• Activity:
Set down a precise copy of the whole listing.

[[ Available records open ]]

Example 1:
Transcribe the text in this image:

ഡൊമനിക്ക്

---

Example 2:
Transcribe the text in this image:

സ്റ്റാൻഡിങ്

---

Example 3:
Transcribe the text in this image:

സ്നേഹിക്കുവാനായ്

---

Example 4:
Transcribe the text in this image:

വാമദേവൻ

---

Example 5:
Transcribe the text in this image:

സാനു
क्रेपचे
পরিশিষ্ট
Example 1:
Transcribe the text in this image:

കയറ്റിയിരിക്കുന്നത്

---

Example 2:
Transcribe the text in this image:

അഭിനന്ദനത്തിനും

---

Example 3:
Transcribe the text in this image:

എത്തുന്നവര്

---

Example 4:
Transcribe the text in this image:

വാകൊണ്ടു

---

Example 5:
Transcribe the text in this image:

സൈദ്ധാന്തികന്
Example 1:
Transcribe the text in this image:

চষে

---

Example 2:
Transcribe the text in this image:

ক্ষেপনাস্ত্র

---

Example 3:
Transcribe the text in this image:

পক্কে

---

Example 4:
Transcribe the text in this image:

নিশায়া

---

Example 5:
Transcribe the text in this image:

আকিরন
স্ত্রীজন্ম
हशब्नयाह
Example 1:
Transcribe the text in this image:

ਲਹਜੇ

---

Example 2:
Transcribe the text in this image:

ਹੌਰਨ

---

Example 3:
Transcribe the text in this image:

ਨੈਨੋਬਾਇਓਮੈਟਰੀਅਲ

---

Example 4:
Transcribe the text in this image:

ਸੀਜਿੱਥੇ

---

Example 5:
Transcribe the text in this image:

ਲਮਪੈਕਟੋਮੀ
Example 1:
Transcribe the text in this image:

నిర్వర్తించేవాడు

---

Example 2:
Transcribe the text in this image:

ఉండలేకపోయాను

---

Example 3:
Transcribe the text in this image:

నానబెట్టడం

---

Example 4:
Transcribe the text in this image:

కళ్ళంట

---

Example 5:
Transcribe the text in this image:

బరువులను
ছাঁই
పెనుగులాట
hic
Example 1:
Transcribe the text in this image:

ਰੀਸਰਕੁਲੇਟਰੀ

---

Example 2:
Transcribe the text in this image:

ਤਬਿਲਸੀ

[[ Available records closed ]]

• Completed exercise:
Example 1:
Transcribe the text in this image:

ഡൊമനിക്ക്

---

Example 2:
Transcribe the text in this image:

സ്റ്റാൻഡിങ്

---

Example 3:
Transcribe the text in this image:

സ്നേഹിക്കുവാനായ്

---

Example 4:
Transcribe the text in this image:

വാമദേവൻ

---

Example 5:
Transcribe the text in this image:

സാനു
क्रेपचे
পরিশিষ্ট
Example 1:
Transcribe the text in this image:

കയറ്റിയിരിക്കുന്നത്

---

Example 2:
Transcribe the text in this image:

അഭിനന്ദനത്തിനും

---

Example 3:
Transcribe the text in this image:

എത്തുന്നവര്

---

Example 4:
Transcribe the text in this image:

വാകൊണ്ടു

---

Example 5:
Transcribe the text in this image:

സൈദ്ധാന്തികന്
Example 1:
Transcribe the text in this image:

চষে

---

Example 2:
Transcribe the text in this image:

ক্ষেপনাস্ত্র

---

Example 3:
Transcribe the text in this image:

পক্কে

---

Example 4:
Transcribe the text in this image:

নিশায়া

---

Example 5:
Transcribe the text in this image:

আকিরন
স্ত্রীজন্ম
हशब्नयाह
Example 1:
Transcribe the text in this image:

ਲਹਜੇ

---

Example 2:
Transcribe the text in this image:

ਹੌਰਨ

---

Example 3:
Transcribe the text in this image:

ਨੈਨੋਬਾਇਓਮੈਟਰੀਅਲ

---

Example 4:
Transcribe the text in this image:

ਸੀਜਿੱਥੇ

---

Example 5:
Transcribe the text in this image:

ਲਮਪੈਕਟੋਮੀ
Example 1:
Transcribe the text in this image:

నిర్వర్తించేవాడు

---

Example 2:
Transcribe the text in this image:

ఉండలేకపోయాను

---

Example 3:
Transcribe the text in this image:

నానబెట్టడం

---

Example 4:
Transcribe the text in this image:

కళ్ళంట

---

Example 5:
Transcribe the text in this image:

బరువులను
ছাঁই
పెనుగులాట
hic
Example 1:
Transcribe the text in this image:

ਰੀਸਰਕੁਲੇਟਰੀ

---

Example 2:
Transcribe the text in this image:

ਤਬਿਲਸੀ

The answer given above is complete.